In giving Logan Couture more support, moving an over-the-hill Patrick Marleau down the lineup, and finally (maybe?) healthy scratching the team’s clear worst non-Micheal Haley forward over the past few seasons, the coaching staff is finally showing signs of intelligent life. After this game, there should be a reckoning one way or another. Either things go poorly again and the front office puts emergency plans in motion or the team finally performs and the coaches start to understand certain players can’t handle the roles they were previously given. At least the powers that be have decided to make substantial changes ahead of these pivotal 60 minutes.

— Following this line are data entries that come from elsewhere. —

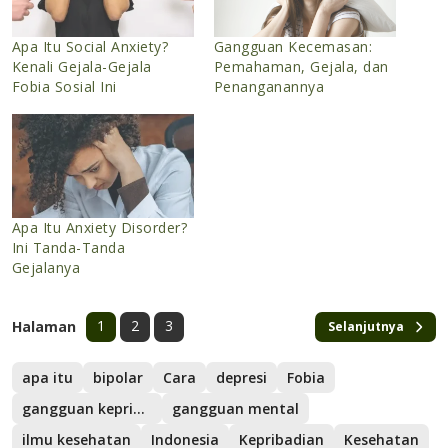
Apa Itu Social Anxiety?
Gangguan Kecemasan:
Kenali Gejala-Gejala
Pemahaman, Gejala, dan
Fobia Sosial Ini
Penanganannya
Apa Itu Anxiety Disorder?
Ini Tanda-Tanda
Gejalanya
1
2
3
Halaman
Selanjutnya
apa itu
bipolar
Cara
depresi
Fobia
gangguan kepribadian
gangguan mental
ilmu kesehatan
Indonesia
Kepribadian
Kesehatan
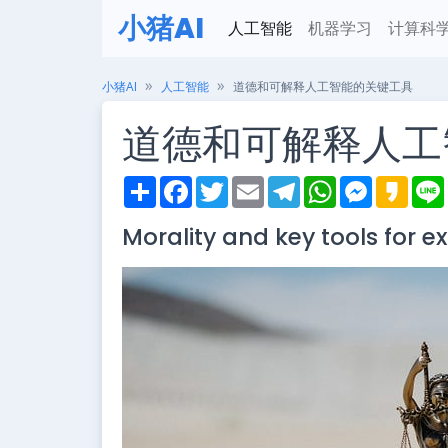
小猪AI
人工智能
机器学习
计算科
小猪AI
人工智能
道德和可解释人工智能的关键工具
道德和可解释人工
S
F
T
E
T
W
M
K
h
a
w
m
e
h
e
a
i
a
c
i
a
l
a
s
k
Morality and key tools for ex
r
e
t
i
e
t
s
a
e
b
t
l
g
s
e
o
o
e
r
A
n
o
r
a
p
g
k
m
p
e
r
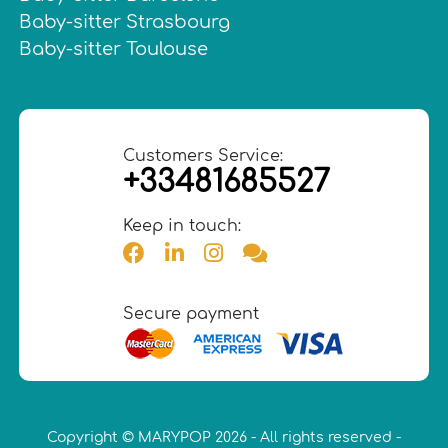
Baby-sitter Strasbourg
Baby-sitter Toulouse
Customers Service:
+33481685527
Keep in touch:
Secure payment
Copyright © MARYPOP 2026 - All rights reserved -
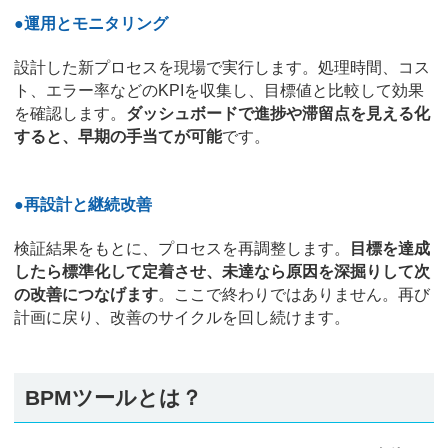
●運用とモニタリング
設計した新プロセスを現場で実行します。処理時間、コス
ト、エラー率などのKPIを収集し、目標値と比較して効果
を確認します。
ダッシュボードで進捗や滞留点を見える化
すると、早期の手当てが可能
です。
●再設計と継続改善
検証結果をもとに、プロセスを再調整します。
目標を達成
したら標準化して定着させ、未達なら原因を深掘りして次
の改善につなげます
。ここで終わりではありません。再び
計画に戻り、改善のサイクルを回し続けます。
BPMツールとは？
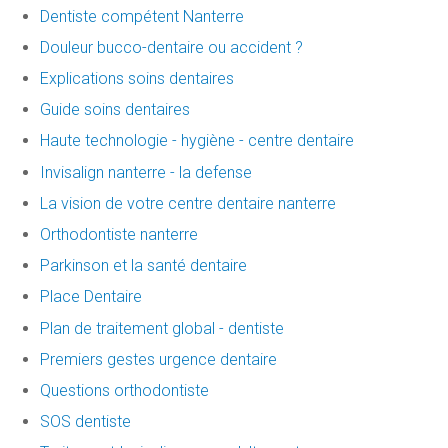
Dentiste compétent Nanterre
Douleur bucco-dentaire ou accident ?
Explications soins dentaires
Guide soins dentaires
Haute technologie - hygiène - centre dentaire
Invisalign nanterre - la defense
La vision de votre centre dentaire nanterre
Orthodontiste nanterre
Parkinson et la santé dentaire
Place Dentaire
Plan de traitement global - dentiste
Premiers gestes urgence dentaire
Questions orthodontiste
SOS dentiste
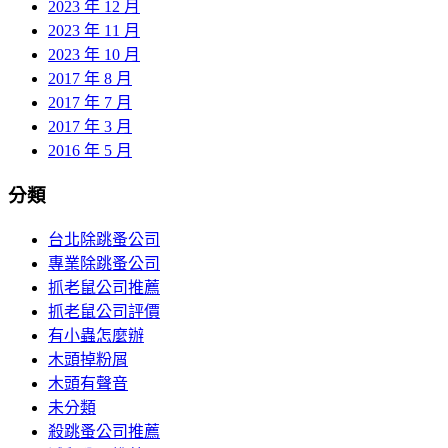
2023 年 12 月
2023 年 11 月
2023 年 10 月
2017 年 8 月
2017 年 7 月
2017 年 3 月
2016 年 5 月
分類
台北除跳蚤公司
專業除跳蚤公司
抓老鼠公司推薦
抓老鼠公司評價
有小蟲怎麼辦
木頭掉粉屑
木頭有聲音
未分類
殺跳蚤公司推薦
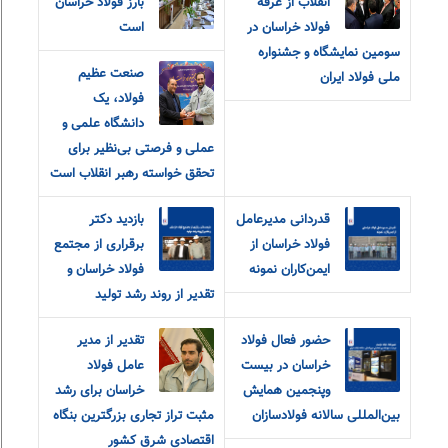
انقلاب از غرفه
بارز فولاد خراسان
فولاد خراسان در
است
سومین نمایشگاه و جشنواره
صنعت عظیم
ملی فولاد ایران
فولاد، یک
دانشگاه علمی و
عملی و فرصتی بی‌نظیر برای
تحقق خواسته رهبر انقلاب است
قدردانی مدیرعامل
بازدید دکتر
فولاد خراسان از
برقراری از مجتمع
ایمن‌کاران نمونه
فولاد خراسان و
تقدیر از روند رشد تولید
حضور فعال فولاد
تقدیر از مدیر
خراسان در بیست
عامل فولاد
و‌پنجمین همایش
خراسان برای رشد
بین‌المللی سالانه فولادسازان
مثبت تراز تجاری بزرگترین بنگاه
اقتصادی شرق کشور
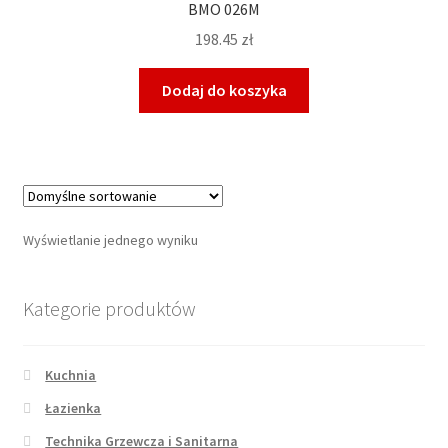
BMO 026M
198.45
zł
Dodaj do koszyka
Wyświetlanie jednego wyniku
Kategorie produktów
Kuchnia
Łazienka
Technika Grzewcza i Sanitarna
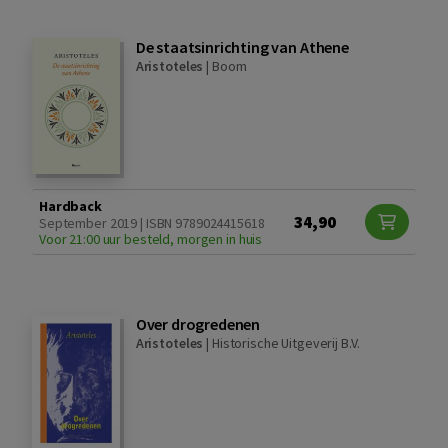
De staatsinrichting van Athene
Aristoteles
|
Boom
Hardback
34,90
September 2019 | ISBN 9789024415618
Voor 21:00 uur besteld, morgen in huis
Over drogredenen
Aristoteles
|
Historische Uitgeverij B.V.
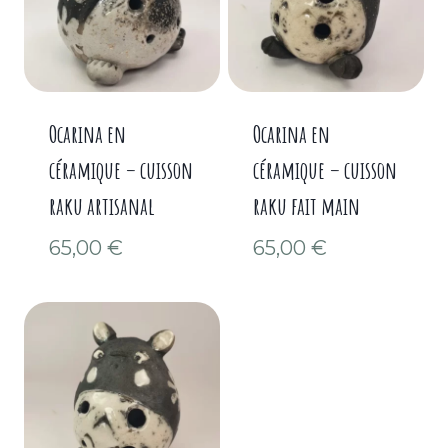
Ocarina en
Ocarina en
céramique – cuisson
céramique – cuisson
raku artisanal
raku fait main
65,00
€
65,00
€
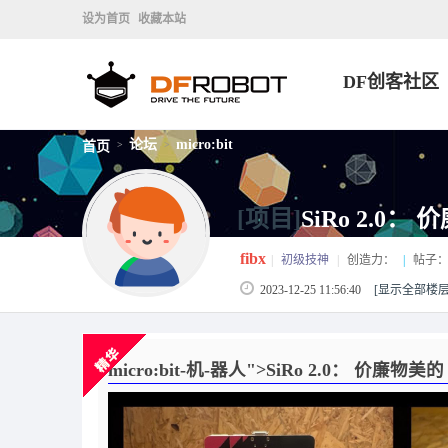
设为首页
收藏本站
DF创客社区
论坛
micro:bit
首页
>
>
[项目]
SiRo 2.0： 
fibx
|
初级技神
|
创造力：
|
帖子
2023-12-25 11:56:40
[显示全部楼层
micro:bit-机-器人">SiRo 2.0： 价廉物美的 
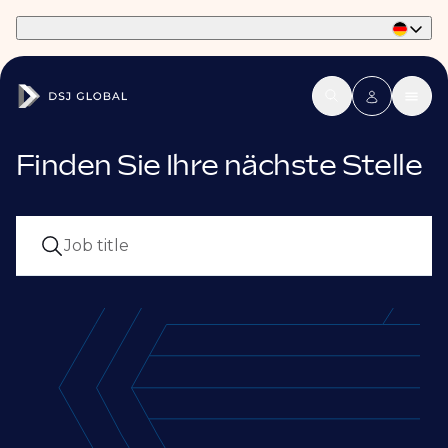
Part of Phaidon International
Finden Sie Ihre nächste Stelle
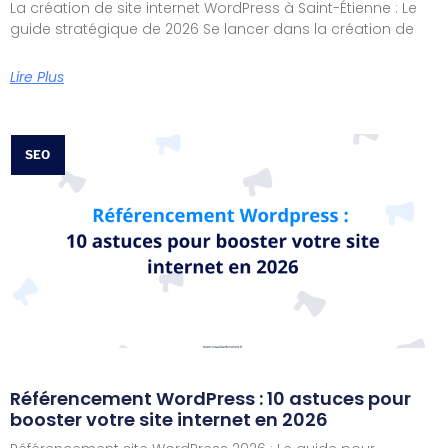
La création de site internet WordPress à Saint-Étienne : Le
guide stratégique de 2026 Se lancer dans la création de
Lire Plus
SEO
Référencement WordPress : 10 astuces pour
booster votre site internet en 2026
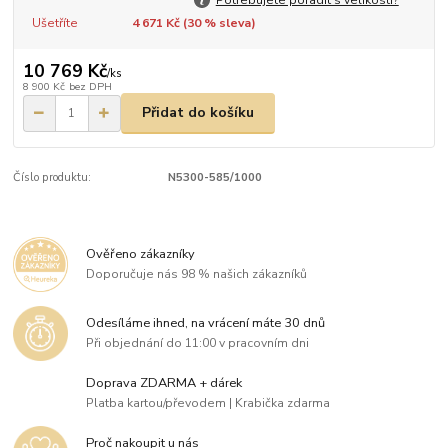
Ušetříte
4 671 Kč (
30
% sleva)
10 769 Kč
/
ks
8 900 Kč
bez DPH
Přidat do košíku
Číslo produktu:
N5300-585/1000
Ověřeno zákazníky
Doporučuje nás 98 % našich zákazníků
Odesíláme ihned, na vrácení máte 30 dnů
Při objednání do 11:00 v pracovním dni
Doprava ZDARMA + dárek
Platba kartou/převodem | Krabička zdarma
Proč nakoupit u nás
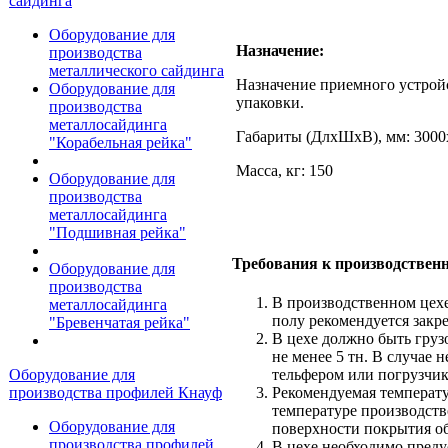
сайдинга
Оборудование для
Назначение:
производства
металлического сайдинга
Назначение приемного устрой
Оборудование для
упаковки.
производства
металлосайдинга
Габариты (ДлхШхВ), мм: 3000
"Корабельная рейка"
Масса, кг: 150
Оборудование для
производства
металлосайдинга
"Подшивная рейка"
Требования к производстве
Оборудование для
производства
В производственном цехе
металлосайдинга
полу рекомендуется закр
"Бревенчатая рейка"
В цехе должно быть груз
не менее 5 тн. В случае
Оборудование для
тельфером или погрузчик
производства профилей Кнауф
Рекомендуемая температу
температуре производств
Оборудование для
поверхности покрытия о
производства профилей
В цехе необходимо преду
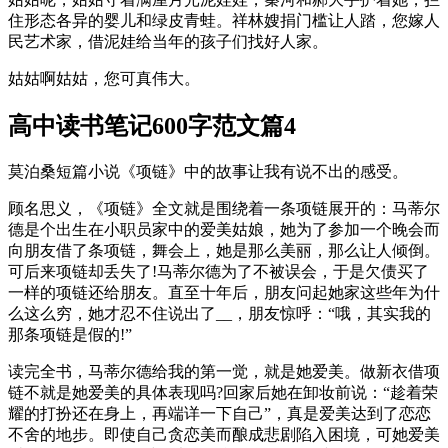
住形态各异的婴儿和绿皮青蛙。祥林嫂捐门槛让人踏，您嫁人
民艺术家，借泥娃给当年的孩子们找好人家。
姑姑啊姑姑，您可真伟大。
高中读书笔记600字范文篇4
莫泊桑短篇小说《项链》中的故事让我有说不出的感受。
顾名思义，《项链》全文就是围绕着一条项链展开的：马蒂尔
德是个出生在小职员家中的爱美姑娘，她为了参加一个晚会而
向朋友借了条项链，舞会上，她是那么美丽，那么让人倾倒。
可后来项链却丢失了!马蒂尔德为了不被误会，于是欠债买了
一样的项链还给朋友。直至十年后，朋友问起她家这些年为什
么这么穷，她才忍不住说出了__，朋友惊呼：“哦，其实我的
那条项链是假的!”
读完全书，马蒂尔德给我的第一觉，就是她爱美。做新衣借项
链不就是她爱美的具体表现吗?回家后她在卸妆前说：“趁着荣
耀的打扮还在身上，再端详一下自己”，真是爱美达到了恋恋
不舍的地步。即使自己贪恋美而酿成悲剧陷入困境，可她爱美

How much of last year’s Radim Simek will we see this tonight (and this season)?

Torn knee ligaments are difficult injuries from which to recover. The mantra goes that athletes tend to perform better the further removed they are from surgery. November 5 is about nine months post-injury. No doubt the team and Simek took his recovery as cautiously and carefully as possible. Even then, and even with the miracles of modern medicine, it’s difficult to imagine the 27-year-old defender will be able to play at 100 percent of his previous peak performance levels. As the team’s best defensive defensemen, even 70 percent might be good enough to make an impact on the backend for a team that seems to enjoy the spectacle of its goalies indulging in acrobatics around the goal mouth.

Will the forward-line shuffling provide the desired impact?

Logan Couture can shoot until the cows come home. He’s a good passer and tends to live up to his “playmaker” billing. The Sharks captain’s ability to help his team control play is also waning. At this stage in the 30-year-old’s career, the center’s impact is closer that of a middle-six forward than the star first-liner fans have been used to. He struggled with linemate Timo Meier, he struggled with Patrick Marleau, and the three of them struggled together. Separating Couture from those linemates and giving him two of the team’s best play drivers so far this season is an astute move.

Pairing the excellent play-driving Tomas Hertl with a badly-needs-to-get-going Meier should, in theory, produce fireworks, whether it’s Barclay Goodrow or the fan who tried to climb over the glass in section 114 on their other wing.

Maybe most importantly, moving Marleau down to the third line plays him in a role much better suited to his current abilities. Experience with Head Coach Pete DeBoer tells us that players will receive the same playing time regardless of official lineup position, so this move only represents progress insofar as it brings about reduced minutes for the winger.

At the moment, it appears Melker Karlsson is headed for his first healthy scratch in who knows how long. His replacement Bergmann has performed just as poorly if not worse this season, at least statistically. Stylistically, Bergmann seems to at least bring some creativity, some willingness to make a better pass rather than dump the puck into the corner yet again. There’s reason to believe this shakeup up front can spur some changes.

If Jones is Jones, just eat Arby’s

Because nothing will matter. Martin Jones was arguably the league’s worst starting goaltender last season. This year, he’s allowed four goals above expected per 100 unblocked shots he’s faced. Sure, he’s seen a more difficult shot load than most of the league’s goalies. But he’s not doing his part, either. Even if Simek comes in hot and heavy, and even if the blended forward lines rejuvenate some of the team’s goal scorers, it is likely to be for naught so long as Jones continues to show utter disregard for his job description.

Bold prediction: Timo Meier hasn’t been his usual self this year, but he hasn’t been bad, either. While his rate of individual expected goals per 60 minutes isn’t near his lofty career standards, it’s still a first-line figure. Of the team’s regular forwards, new center and linemate Hertl has been on the ice for the team’s second-highest rate of 5-on-5 expected goals offensively. Neither Chicago goalie, despite their priors, has been anything more than average this season. Against the likes of Calvin de Haan and Brent Seabrook, Hertl will find Meier for a couple of tallies as the Sharks beat another bad team and look OK doing it.